> **Try it**
Copy out the entries below with every "pie" changed to "circle chart" and nothing else altered. Leave the pictures out of your copy.

> **Chart analysis data**

*-*-*

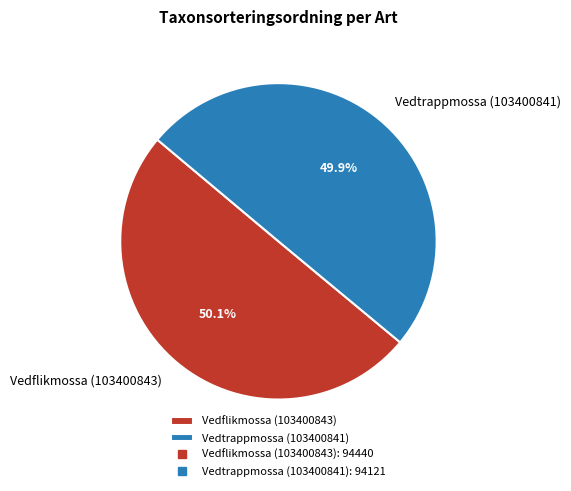

What portion of the pie excludes Vedtrappmossa (103400841)?

50.1%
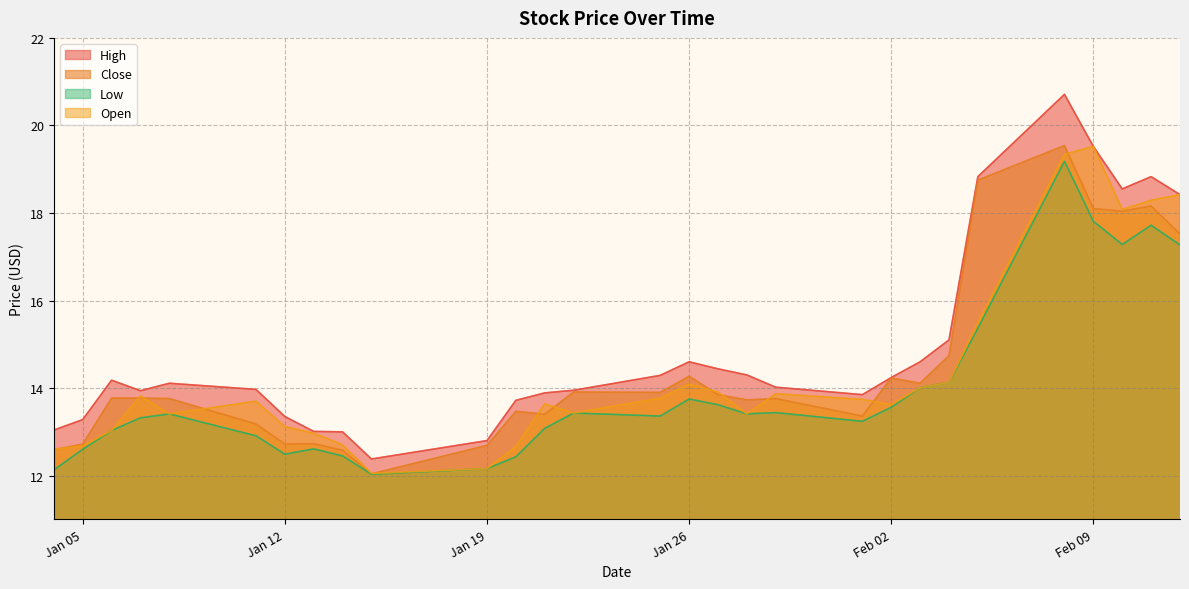

At which category is the sum across all series the highest?

2021-02-08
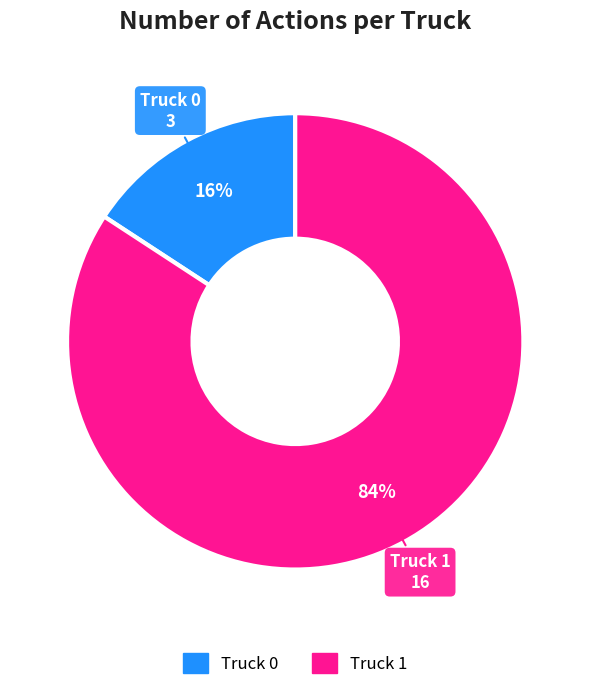

To the nearest percent, what percentage of the pie is Truck 1?

84%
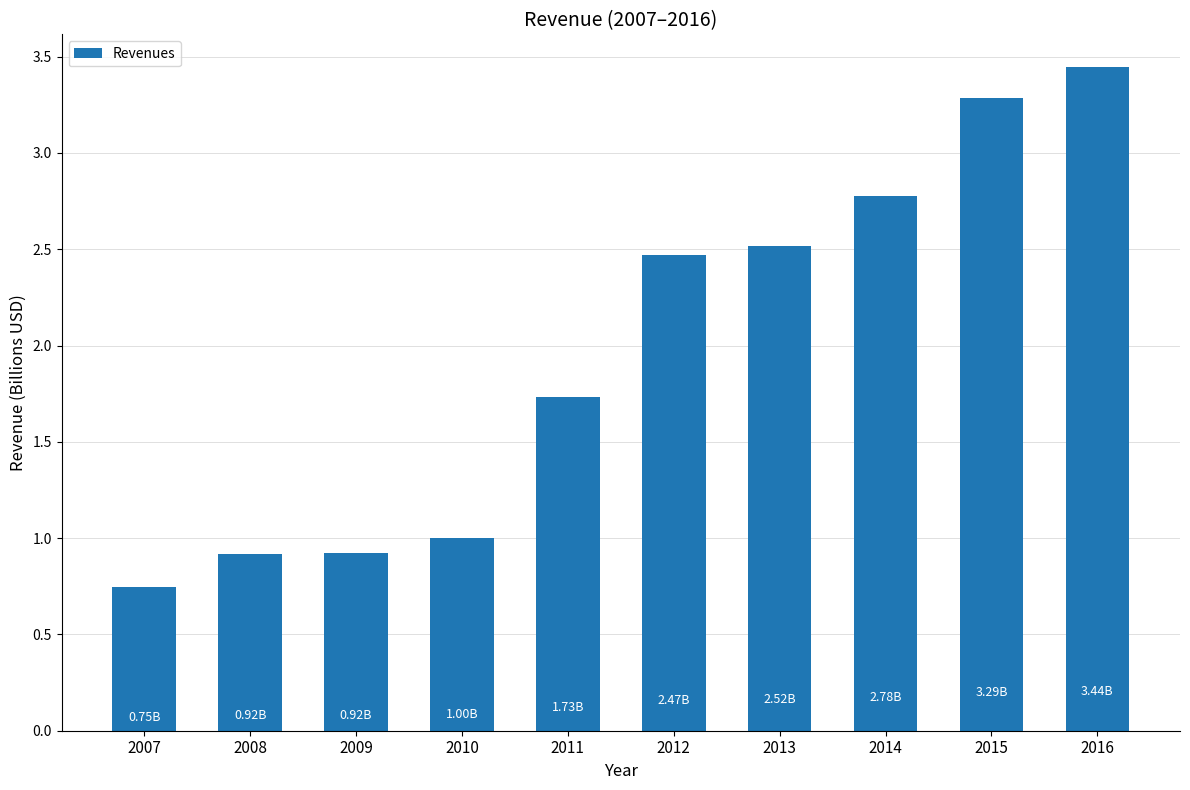

Which has a higher value, 2007 or 2008?

2008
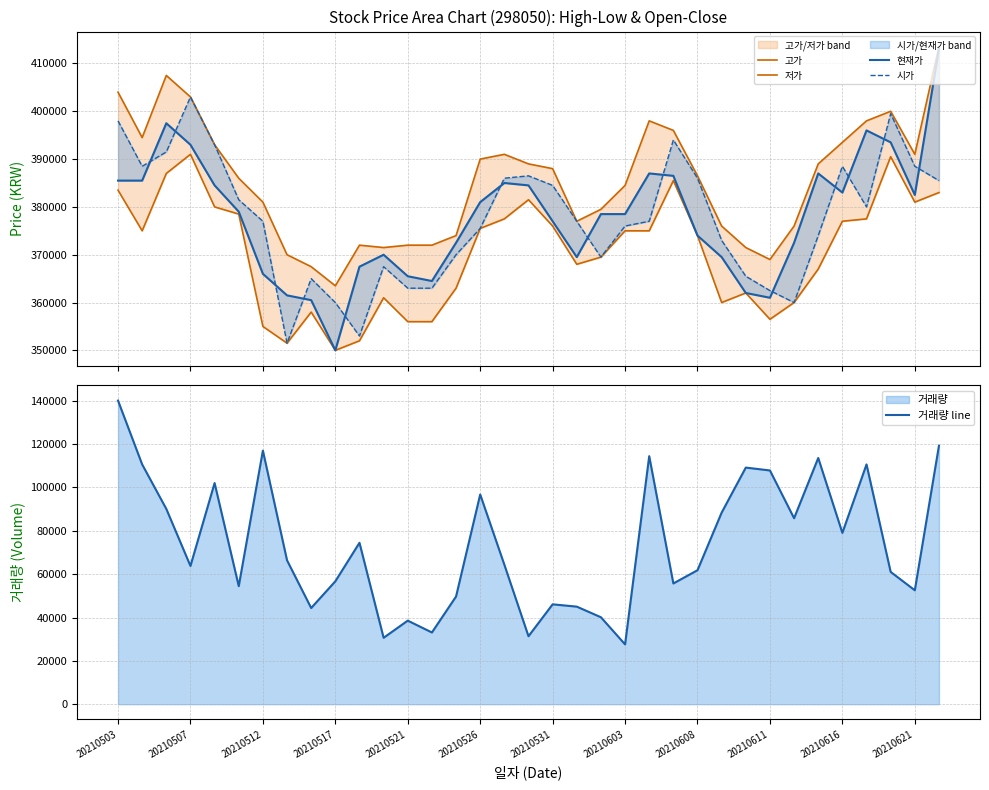

Is it true that 거래량 line equals 107847 at 20210611?

True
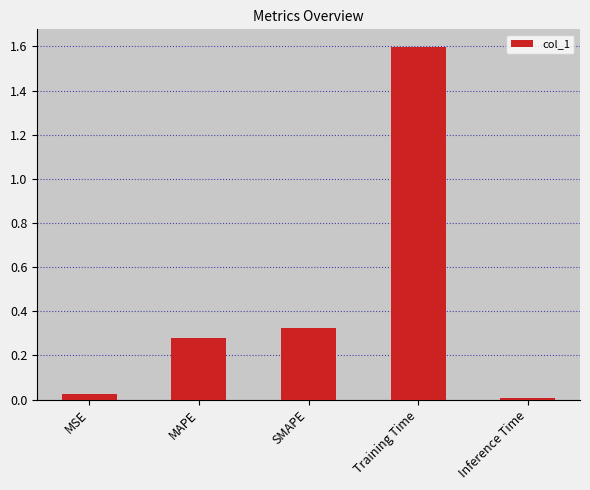

True or false: the data shows 0.2 at MAPE.

False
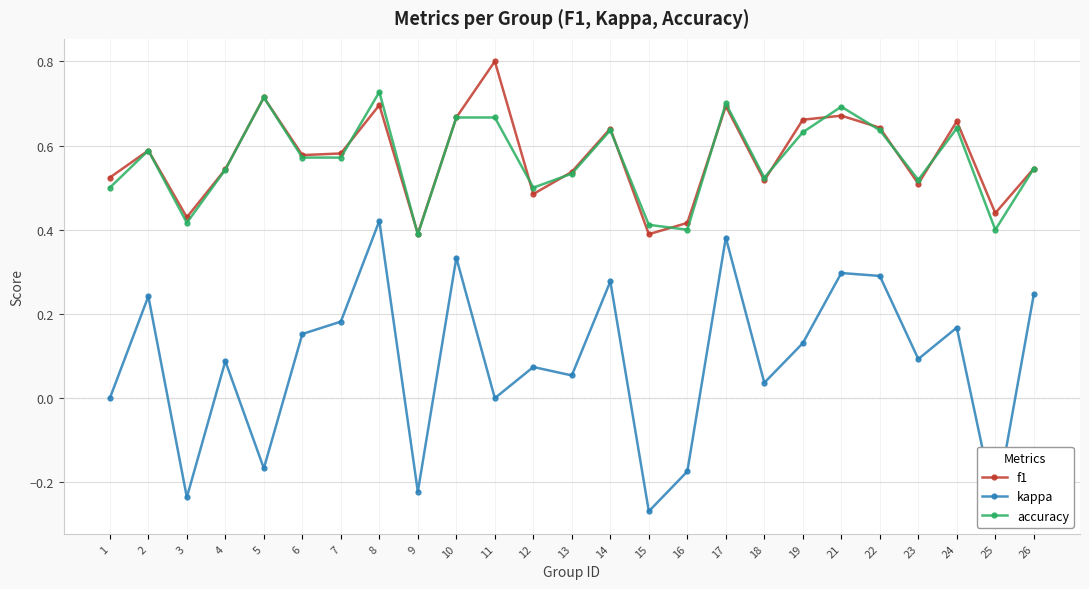

Is this an area chart (filled region under the line)?

No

*-*-*

> **Written answer**
What portion of the circle chart excludes Vedtrappmossa (103400841)?

50.1%

At which category is the sum across all series the highest?

2021-02-08

To the nearest percent, what percentage of the circle chart is Truck 1?

84%

Which has a higher value, 2007 or 2008?

2008

Is it true that 거래량 line equals 107847 at 20210611?

True

True or false: the data shows 0.2 at MAPE.

False

Is this an area chart (filled region under the line)?

No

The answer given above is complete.